4) Interactive knowledge accumulator

The fourth step is the most important step in the LUI. In this step the question will be answered: "How does a source class relate to the desired characterization".

What is the probability that an area belongs to a desired target class, given a particular source characteristic (or given a combination of source characteristics) and how reliable/valuable is this information relative to others sources of information. A matrix will be generated for each LU target class where for each combination of a source class and a data set the probability of this LU-class/data set/source-class combination must be indicated (probability matrix).

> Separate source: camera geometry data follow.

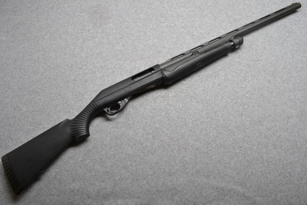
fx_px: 230
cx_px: 154
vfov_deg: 47.9
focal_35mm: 27
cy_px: 102
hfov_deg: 67.4
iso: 200
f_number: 10
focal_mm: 18
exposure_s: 1/200
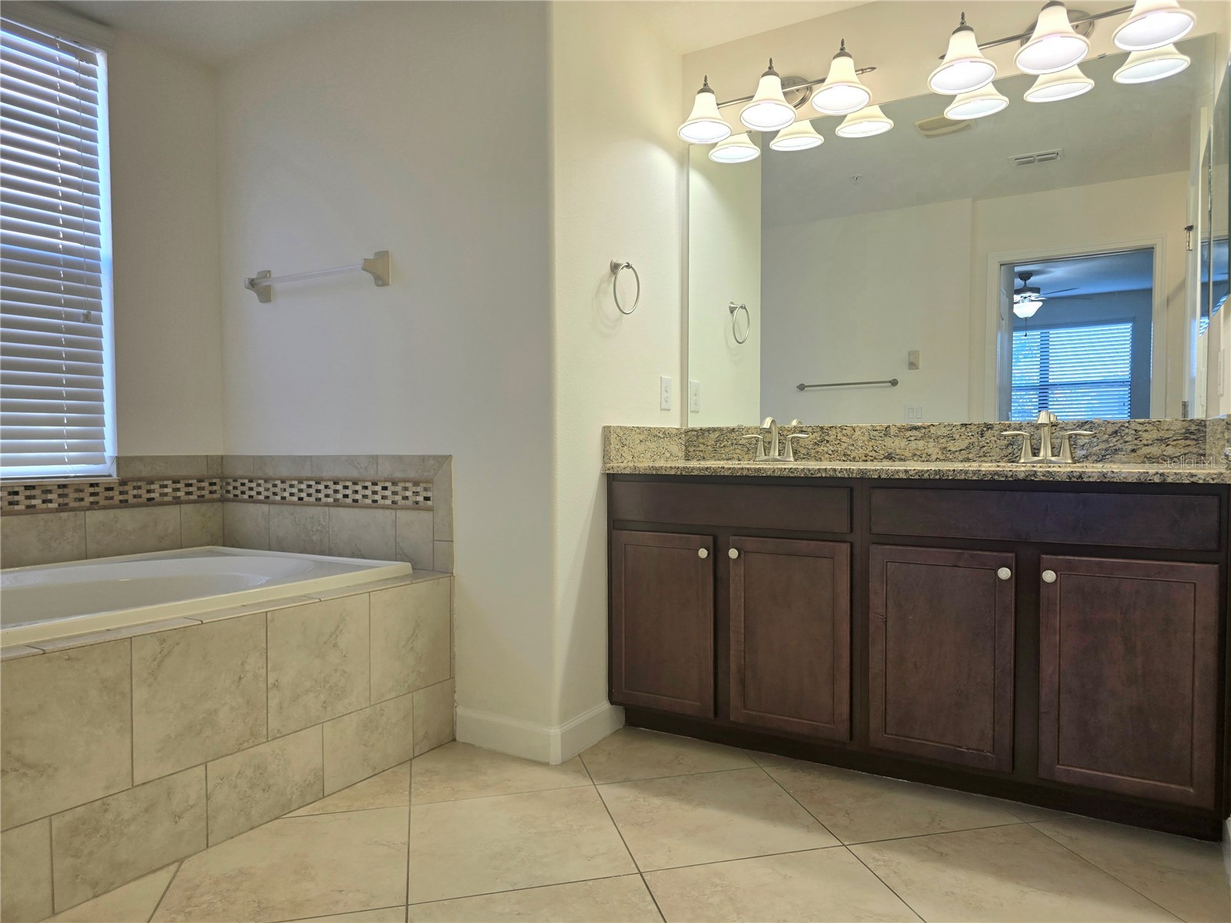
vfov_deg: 58.9
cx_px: 616
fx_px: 818
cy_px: 462
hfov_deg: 73.9
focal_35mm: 23
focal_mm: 6.3
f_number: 1.7
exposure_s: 1/120
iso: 50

The probabilities indicated for the different sources will have a different reliability. For each source data set the relative reliability must be indicated. For example, one data set may be twice as reliable as another data set etc. In addition, it is likely that a certain source has classes that do not have the same reliability. When looking at the forest LU class, the forest class (e.g. in ESA) may, for instance, have a higher reliability than the urban class. For all combinations, this class reliability may be important, it can therefore be input in the so-called reliability matrix.

5) Integration

Based on the rules of the steps 3 & 4 the probability for each target class in each pixel will be determined. In this step, other sources with probabilistic information can be included. From these, a resulting land use map can be made using a maximum likelihood classification.

6) Calibration

A prerequisite of the resulting data set can be that the regional class areas comply with the existing statistical areas. For instance if the land use data set will be used for environmental models influencing national and European political decisions it is important that the regional figures match the statistical information. For this reason, the methodology will include a procedure for adjusting the land use classification to match the statistical values. By integrating several data sets into one land use/land cover database, the quality of the result will exceed the reliability of the separate data sets. The integrated land use/land cover database will be used for monitoring land use on European level.

Implementation

Design

The LUI will be implemented in a "Three-tiered" software environment. The three components consist of a

1) user interface (PC),

2) model (Unix/PC)

3) database (Unix/PC)

User interface

The user interface assists the user through the steps listed on the left. It will be PC-windows based and developed in Delphi.

Model

The model can be located on a different machine (Unix-platform or PC). Based on the specified probabilities and reliabilities, the model will do a per pixel computation of the probability of each of the target classes.

Database

The LUI database contains the source geographic data sets as well as the resulting data sets. An important aspect of the LUI is also that the decisions (the specified probabilities and the reliabilities) that are made to arrive at a particular data set are all captured in the LUI database. These logs make the process repeatable and give control over the whole process.

Communication

The user interface will communicate using TCP/IP with the model and the data. The model command centre will be operated through the user interface. Using this approach, each component can be changed independently of the other component.

Software

The software will be developed according to the Geodan IT software specification, using Delphi and Geolib. Geolib is the geographic software library/toolbox (C++) developed by Geodan IT.

Discussion

It should be realized that the integration of information from the classification often needs further interpretation and information from other sources before land use can be reliably determined. It is to be

expected that the procedures developed for integrating ancillary data will proof to be useful during the classification process also.